WASHINGTON (Thomson Reuters Foundation) - Uganda has received a $54 million loan from the World Bank to raise public awareness about land tenure, especially the rights of women to own land, Daudi Migereko, Uganda's Minister of Lands, Housing and Urban Development said on Monday.
The new loan coincides with a huge public demand for more information about land rights. Conflicts and protests are sweeping through Uganda over land ownership, land grabbing and displacement of long-time residents as the government grapples with economic development issues, agri-business investment and the discovery of oil and gas.
“As a Ministry of Lands, it is part of our duty to sensitise people about their rights and obligations in as far as land matters are concerned,” Migereko said in an interview at the World Bank conference on Land and Poverty in Washington.
“We have been low on funding but fortunately, we recently procured a line of credit which will enable marginalised groups like women and clan groups to be in position to acquire rights over land just like individuals. The loan of $54 million which we are acquiring from the World Bank will help,” he said.
Uganda has a long history of providing women legal rights to own land – under its constitution, the 1998 Land Act, the 2010 Land Amendment Act as well as the 2013 National Land Policy. But in practice, women continue to suffer marginalisation from their families and societies.
Women in Uganda frequently do not inherit land, do not hold joint title on land deeds or make decision on land. Migereko says while women need to learn the procedures of acquiring land, society needs to appreciate and acknowledge the fact that men and women have equal rights to land.
“We have to continue supporting women and create greater confidence that these rights are real,” Migereko said.
Uganda is not alone in facing challenges over women’s land rights, Ayse Yonder, a land expert at the Pratt Institute in New York told the conference. While global policies recognise gender equality in ownership of land, there is little understanding of the difficulties women go through to access land and secure land tenure. Women have very limited access to financial credit to buy and own their own land or acquire titles, she said in reciting a list of difficulties that women face.
“Women are at the centre of climate change challenges. They are low wage earners, they are affected by customary and religious norms and they are not decision makers. They have no education and are limited by people in and out of their homes,” Yonder said.

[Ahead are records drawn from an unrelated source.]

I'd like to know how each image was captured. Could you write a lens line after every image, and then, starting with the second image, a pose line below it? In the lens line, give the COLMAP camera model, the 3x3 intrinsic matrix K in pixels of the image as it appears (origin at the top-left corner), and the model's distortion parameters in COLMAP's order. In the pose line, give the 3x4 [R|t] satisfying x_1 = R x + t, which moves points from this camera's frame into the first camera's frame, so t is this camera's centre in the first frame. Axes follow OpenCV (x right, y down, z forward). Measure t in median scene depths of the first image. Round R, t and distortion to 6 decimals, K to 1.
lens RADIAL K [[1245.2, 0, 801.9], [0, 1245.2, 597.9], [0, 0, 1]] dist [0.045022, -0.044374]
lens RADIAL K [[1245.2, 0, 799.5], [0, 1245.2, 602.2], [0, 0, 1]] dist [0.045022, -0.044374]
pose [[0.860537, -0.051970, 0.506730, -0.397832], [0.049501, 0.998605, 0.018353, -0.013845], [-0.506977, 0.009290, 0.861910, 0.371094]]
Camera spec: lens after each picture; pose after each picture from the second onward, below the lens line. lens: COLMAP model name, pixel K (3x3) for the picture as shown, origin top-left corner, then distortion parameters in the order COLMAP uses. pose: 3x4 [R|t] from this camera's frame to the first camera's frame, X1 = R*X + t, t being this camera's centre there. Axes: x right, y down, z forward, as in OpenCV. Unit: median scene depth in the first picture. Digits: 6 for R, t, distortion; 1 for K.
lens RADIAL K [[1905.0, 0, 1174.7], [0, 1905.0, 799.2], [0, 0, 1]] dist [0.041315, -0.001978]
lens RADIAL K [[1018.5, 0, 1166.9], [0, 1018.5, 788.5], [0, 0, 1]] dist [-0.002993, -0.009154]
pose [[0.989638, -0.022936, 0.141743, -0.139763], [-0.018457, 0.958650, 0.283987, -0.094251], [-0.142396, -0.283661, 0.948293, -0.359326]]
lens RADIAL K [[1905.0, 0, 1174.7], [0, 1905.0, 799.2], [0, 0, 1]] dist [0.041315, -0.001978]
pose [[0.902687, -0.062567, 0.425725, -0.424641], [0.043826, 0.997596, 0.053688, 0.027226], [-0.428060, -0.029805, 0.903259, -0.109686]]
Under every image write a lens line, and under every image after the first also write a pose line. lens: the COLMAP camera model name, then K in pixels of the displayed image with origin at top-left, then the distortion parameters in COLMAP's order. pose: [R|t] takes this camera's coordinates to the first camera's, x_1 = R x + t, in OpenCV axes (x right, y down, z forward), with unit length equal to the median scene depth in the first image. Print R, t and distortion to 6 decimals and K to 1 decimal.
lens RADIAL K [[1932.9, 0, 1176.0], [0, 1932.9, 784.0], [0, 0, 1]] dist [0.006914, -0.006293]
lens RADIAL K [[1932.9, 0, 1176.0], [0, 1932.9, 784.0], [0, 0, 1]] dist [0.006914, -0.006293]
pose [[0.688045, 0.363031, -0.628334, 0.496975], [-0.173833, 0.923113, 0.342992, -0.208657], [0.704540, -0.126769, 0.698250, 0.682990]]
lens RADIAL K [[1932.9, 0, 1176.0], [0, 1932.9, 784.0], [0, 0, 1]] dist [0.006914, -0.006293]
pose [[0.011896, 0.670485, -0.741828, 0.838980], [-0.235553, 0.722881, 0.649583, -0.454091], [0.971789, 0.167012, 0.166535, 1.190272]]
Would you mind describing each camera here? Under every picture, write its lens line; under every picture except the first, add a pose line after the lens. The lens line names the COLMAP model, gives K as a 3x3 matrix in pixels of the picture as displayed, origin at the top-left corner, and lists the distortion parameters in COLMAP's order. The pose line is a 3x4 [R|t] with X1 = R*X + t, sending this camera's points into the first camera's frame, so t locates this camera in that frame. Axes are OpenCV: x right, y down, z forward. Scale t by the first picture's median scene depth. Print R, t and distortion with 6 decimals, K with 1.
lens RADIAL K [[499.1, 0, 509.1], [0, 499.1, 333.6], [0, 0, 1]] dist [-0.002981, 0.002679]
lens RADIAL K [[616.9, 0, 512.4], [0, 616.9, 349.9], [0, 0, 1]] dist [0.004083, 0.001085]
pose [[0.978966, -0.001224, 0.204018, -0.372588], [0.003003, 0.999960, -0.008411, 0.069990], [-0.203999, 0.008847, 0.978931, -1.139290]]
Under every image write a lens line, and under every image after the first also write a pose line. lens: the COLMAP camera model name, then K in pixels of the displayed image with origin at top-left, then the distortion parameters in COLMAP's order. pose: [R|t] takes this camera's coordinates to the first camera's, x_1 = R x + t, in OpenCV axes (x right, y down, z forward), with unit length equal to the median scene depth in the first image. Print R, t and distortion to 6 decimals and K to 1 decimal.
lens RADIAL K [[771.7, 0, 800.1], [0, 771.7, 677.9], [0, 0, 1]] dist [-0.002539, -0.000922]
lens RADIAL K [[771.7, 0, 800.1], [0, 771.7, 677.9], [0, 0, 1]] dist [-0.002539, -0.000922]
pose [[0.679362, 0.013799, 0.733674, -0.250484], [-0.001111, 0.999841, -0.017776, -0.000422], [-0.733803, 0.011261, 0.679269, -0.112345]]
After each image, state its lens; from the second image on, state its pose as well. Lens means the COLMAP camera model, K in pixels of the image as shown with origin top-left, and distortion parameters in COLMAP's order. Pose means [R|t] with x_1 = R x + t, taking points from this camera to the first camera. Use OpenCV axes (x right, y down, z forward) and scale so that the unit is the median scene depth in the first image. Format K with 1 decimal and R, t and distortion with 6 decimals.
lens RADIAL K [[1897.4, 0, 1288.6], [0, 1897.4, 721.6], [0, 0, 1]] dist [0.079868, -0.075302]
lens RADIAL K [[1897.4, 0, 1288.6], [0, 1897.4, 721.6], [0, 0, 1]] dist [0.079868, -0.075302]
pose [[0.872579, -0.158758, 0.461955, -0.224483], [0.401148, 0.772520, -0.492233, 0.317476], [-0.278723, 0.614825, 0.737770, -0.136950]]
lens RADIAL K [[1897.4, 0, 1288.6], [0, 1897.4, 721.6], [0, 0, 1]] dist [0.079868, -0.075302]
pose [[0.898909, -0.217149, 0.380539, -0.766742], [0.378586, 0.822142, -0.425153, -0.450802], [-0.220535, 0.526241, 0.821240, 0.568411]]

Citing one example, Rosemary Nangobi from Slum Women’s Initiative for Development (SWID) in Uganda said that in the community of Jinja the municipal council granted residents the right to buy and own houses in the Walukuba Housing estate, but women could not afford them.
“Jinja Municipal Council was evicting women because they did not have access to money to buy the housing units. They could not access land titles, women did not know their rights,” Nangobi said.
SWID negotiated with Jinja Municipal Council to allow women to pay by installment and today, 35 women have received title deed prints and land title verification documents, while another 120 are in process.
Migeroko said that Uganda is emphasising creating opportunities for women to access credit and ensuring free education at primary and secondary level.
“Once you have universalised access to education, a woman can be in a position to join the job market. You have income and you have disposable income which you can use, among other things, to acquire land and to acquire a title over that piece of land,” he said.
Society needs to appreciate women’s rights, as does the legal process so that when there is a problem, jurists can give interpretation, guidance and direction that would recognise and favor the women, he said.
Migeroko said this process will take time, but he is hopeful that World Bank loan will help improve people’s understanding of women’s rights to own land.
On ensuring an open and transparent land tenure system, the minister said people must stop looking at land as a cultural and social commodity but as an economic commodity. That way land reforms will help move people from a peasant society into a modern, industrialised society by focusing on producing for the market and moving into the monetary economy.
On the relationship between tenants and their landlords, Migereko said Uganda’s 2010 Land Amendment Act gives tenants access to a land fund, allowing them to buy the land that they occupy when the actual land owner is not fully utilising the land.